» Work to be completed
Rewrite the part of the text on Oregon's first Black-owned newspaper from "Shortly after the" to "audiences, as well.", putting "audience" in place of "readership".

═══ Source text ═══

First Black-owned newspaper in Oregon

The New Age, later known as the Portland New Age, was the first African American newspaper published in Oregon.

== History ==
Adolphus D. Griffin, or A.D. Griffin, launched the weekly newspaper in 1896. Griffin, served various occupational roles throughout his life, which included editor, publisher, politician, entrepreneur, and even custodian. He was known as a "political leader of the colored people of the Willamette Valley,"

Shortly after the New Age's initial launch, Griffin offered to circulate it to Portland's black residents for free. The city's black population, which numbered fewer than 800 on the paper's launch date, were highly literate in comparison to southern blacks of the time, and to Oregon's white laboring class. At the time, black people were legally prohibited from living in the state by a provision in the Oregon Constitution. The New Age, which included national news items in addition to local coverage, was intended for a black readership. However, the publication likely attracted some white audiences, as well.

Griffin was a member of the Oregon Press Association.

Prior to launching the New Age, Griffin had been editor of the Northwest Echo in Spokane, Washington. He left Portland for unknown reasons in 1907, and the newspaper did not survive his departure. He died nine years later; at the time he was editor of the Kansas Elevator.

The Oregon Historical Society holds about 400 issues of the New Age, and the University of Oregon and Harvard University have issues on microfilm.

═══ Raw data ═══

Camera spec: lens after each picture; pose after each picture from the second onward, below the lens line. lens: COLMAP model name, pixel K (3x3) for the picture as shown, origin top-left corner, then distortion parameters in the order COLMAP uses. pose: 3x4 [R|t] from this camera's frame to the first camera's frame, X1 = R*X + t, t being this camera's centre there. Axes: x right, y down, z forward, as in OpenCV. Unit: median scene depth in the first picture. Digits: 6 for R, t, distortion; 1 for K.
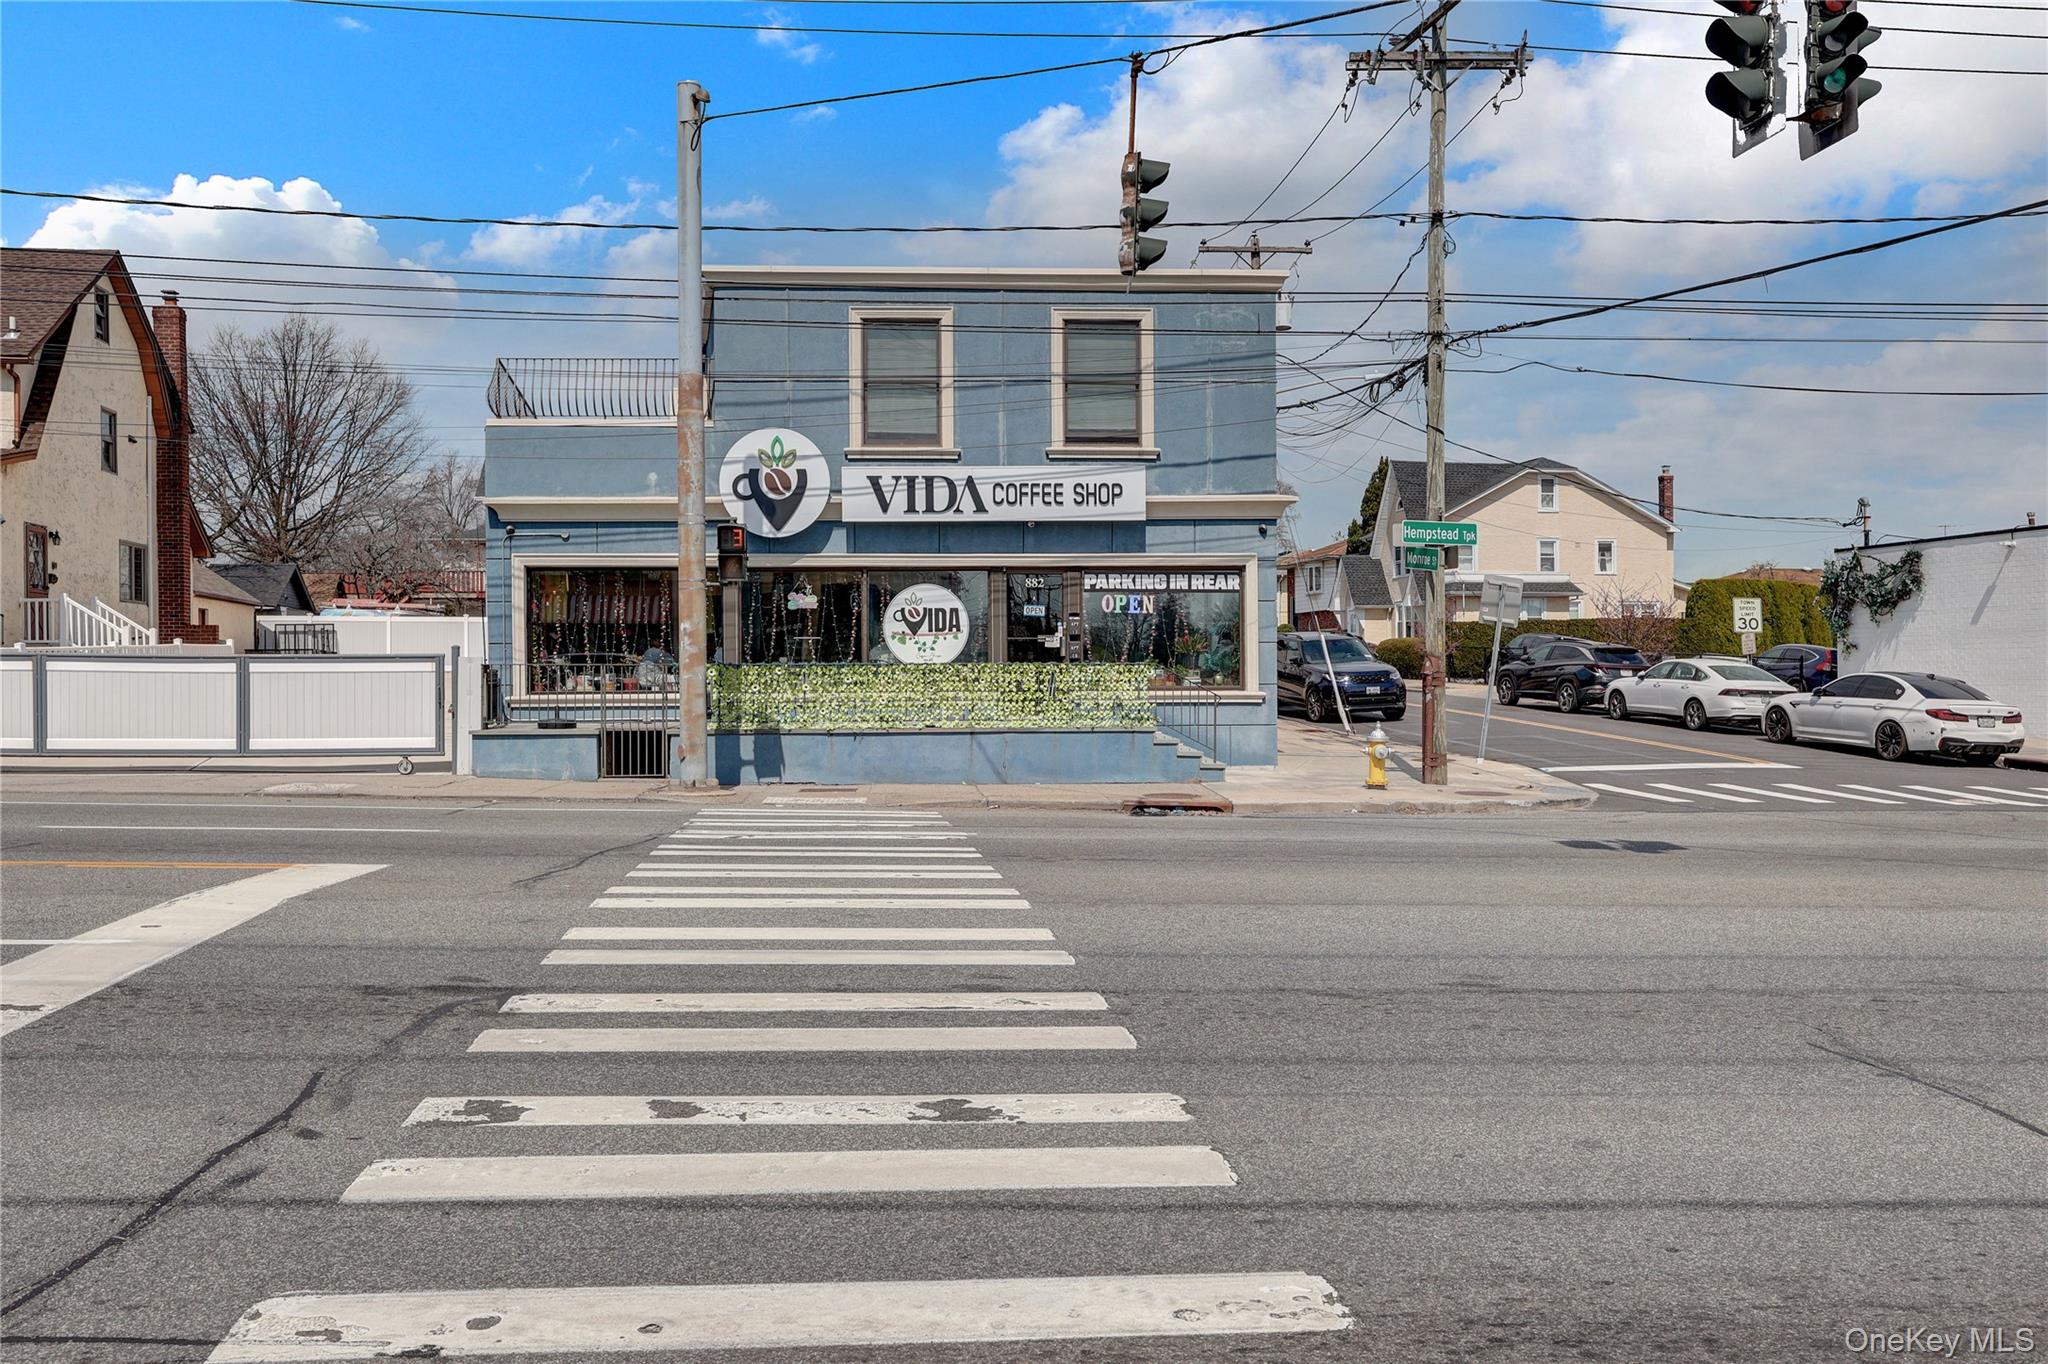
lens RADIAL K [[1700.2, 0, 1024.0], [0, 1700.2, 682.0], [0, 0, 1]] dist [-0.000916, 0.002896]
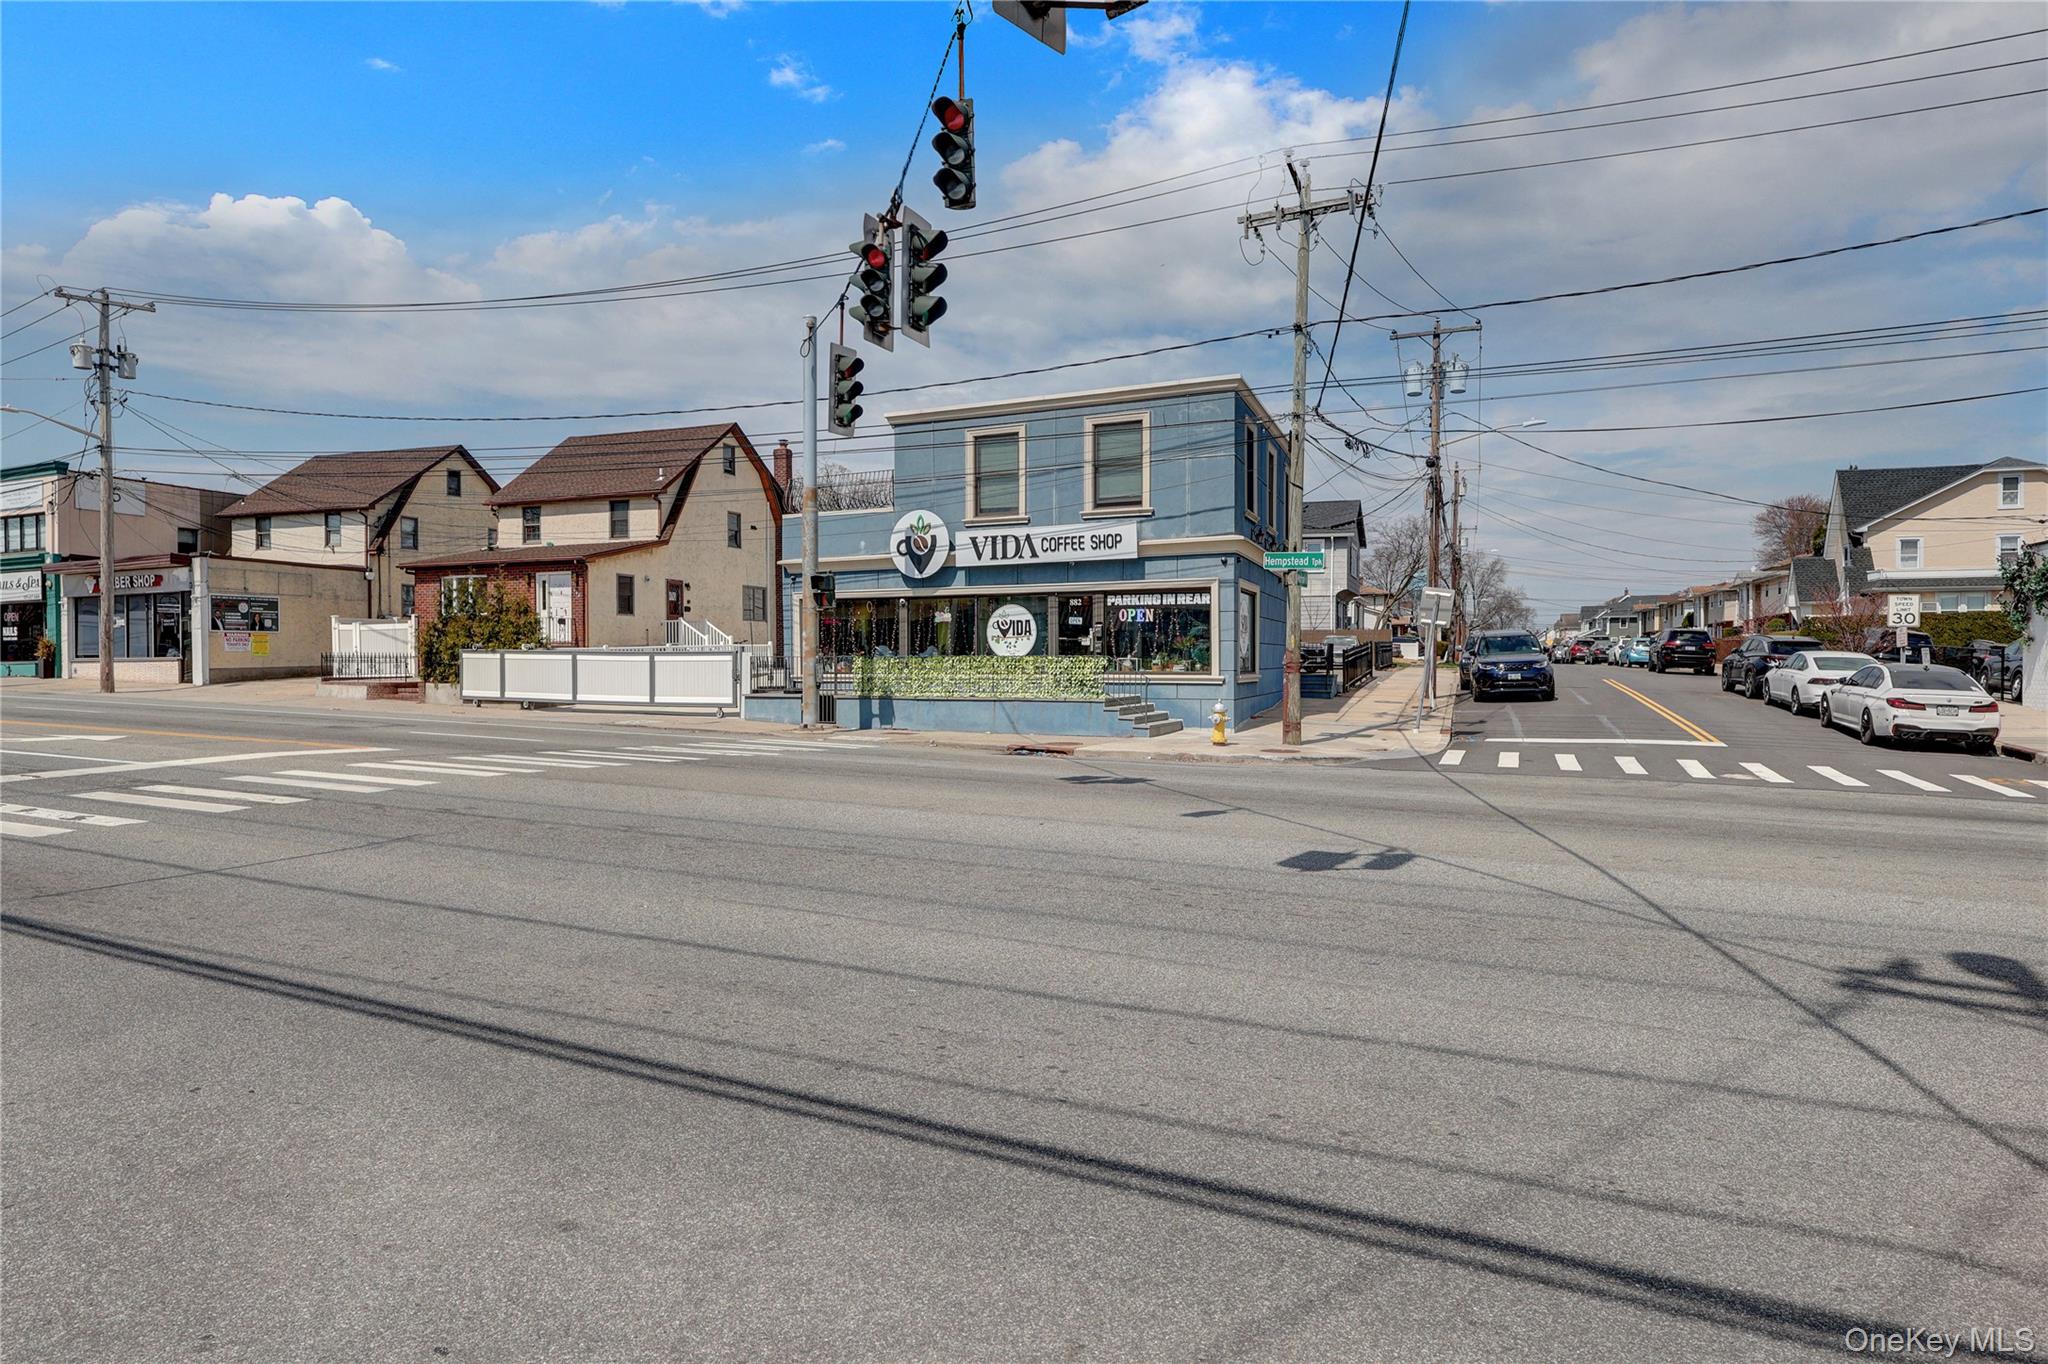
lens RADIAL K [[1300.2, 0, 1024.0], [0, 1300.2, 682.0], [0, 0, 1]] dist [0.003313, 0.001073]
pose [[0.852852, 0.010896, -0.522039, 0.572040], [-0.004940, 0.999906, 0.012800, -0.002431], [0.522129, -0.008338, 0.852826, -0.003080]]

═══

» Result
Shortly after the New Age's initial launch, Griffin offered to circulate it to Portland's black residents for free. The city's black population, which numbered fewer than 800 on the paper's launch date, were highly literate in comparison to southern blacks of the time, and to Oregon's white laboring class. At the time, black people were legally prohibited from living in the state by a provision in the Oregon Constitution. The New Age, which included national news items in addition to local coverage, was intended for a black audience. However, the publication likely attracted some white audiences, as well.